### Given information

-- Opening Marker --

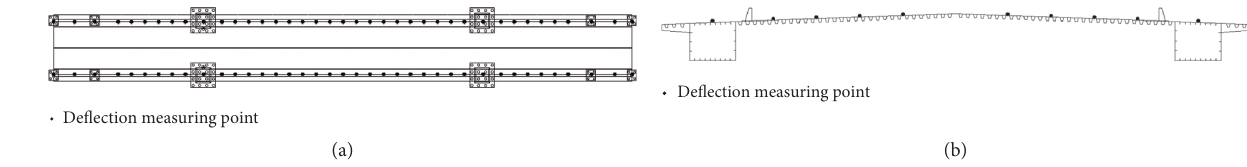
Figure 5: Layout of deflection measuring points. (a) The measuring points of deflection longitudinal distribution. (b) The measuring points of deflection transverse distribution.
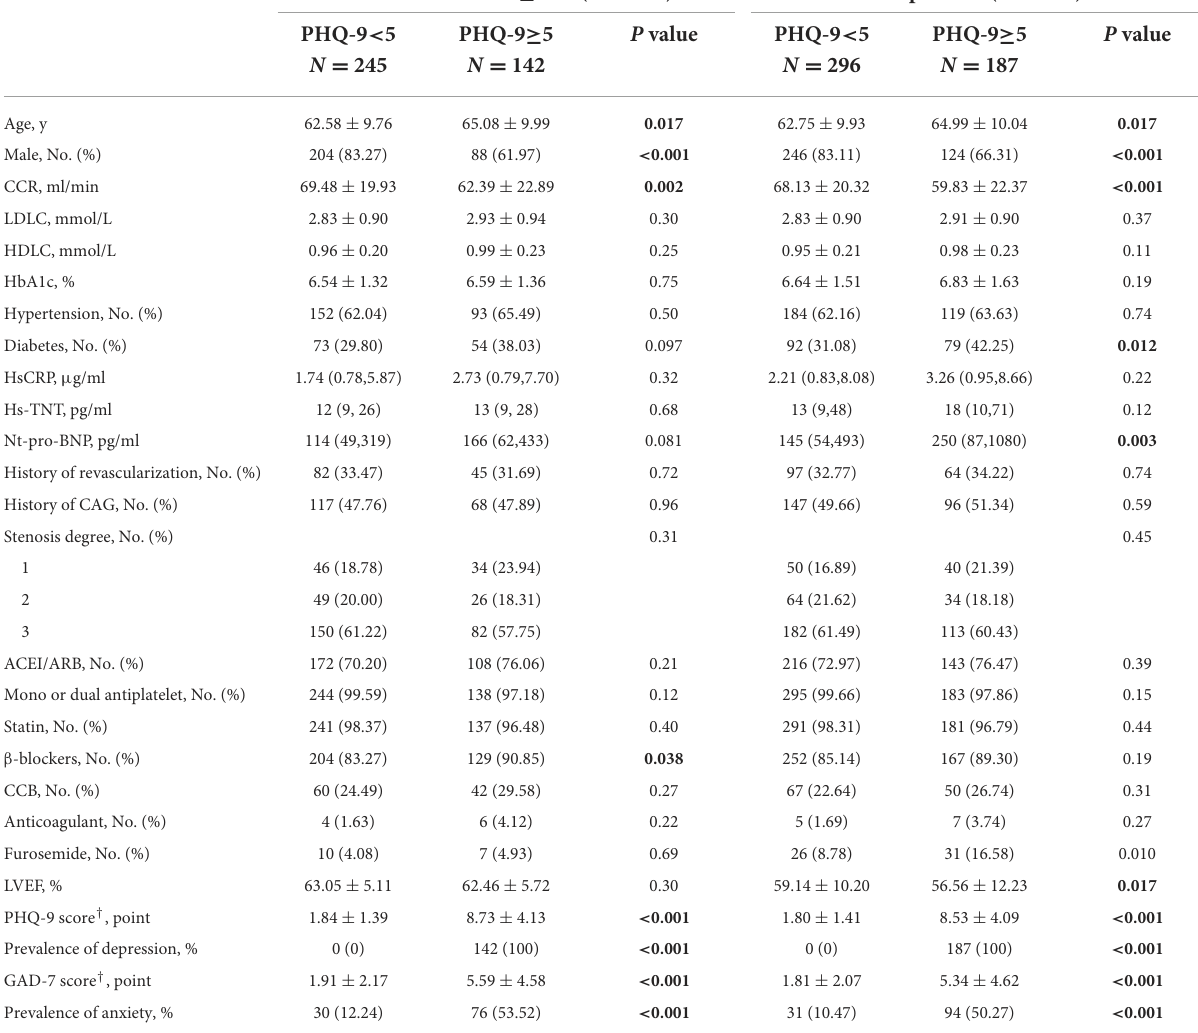
TABLE 2 Comparisons of baseline characteristics between groups categorized by depression in patients with LVEF ≥ 50% and in the whole population. Patients with LVEF ≥ 50% ( N = 387) All patients ( N =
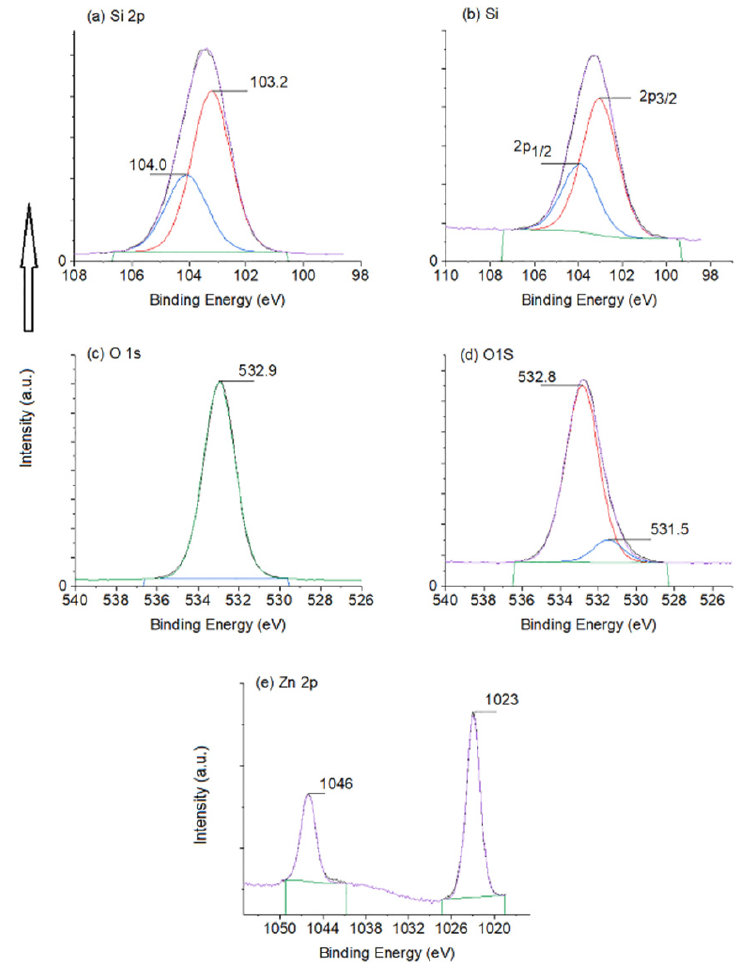
Figure 2. ( a – c ) Bright-field TEM images from different sections of ZnO-SBA-11, ( d ) is the dark-field TEM image of ( c ), ( e ) is the corresponding energy dispersive X-ray spectroscopy (EDX) of ( c , d ), and ( f ) is an enlargement of ( e ).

-- Closing Marker --

In the listing above, find each line where "Figure" occurs and copy it.

Figure 5: Layout of deflection measuring points. (a) The measuring points of deflection longitudinal distribution. (b) The measuring points of deflection transverse distribution.
Figure 2. ( a – c ) Bright-field TEM images from different sections of ZnO-SBA-11, ( d ) is the dark-field TEM image of ( c ), ( e ) is the corresponding energy dispersive X-ray spectroscopy (EDX) of ( c , d ), and ( f ) is an enlargement of ( e ).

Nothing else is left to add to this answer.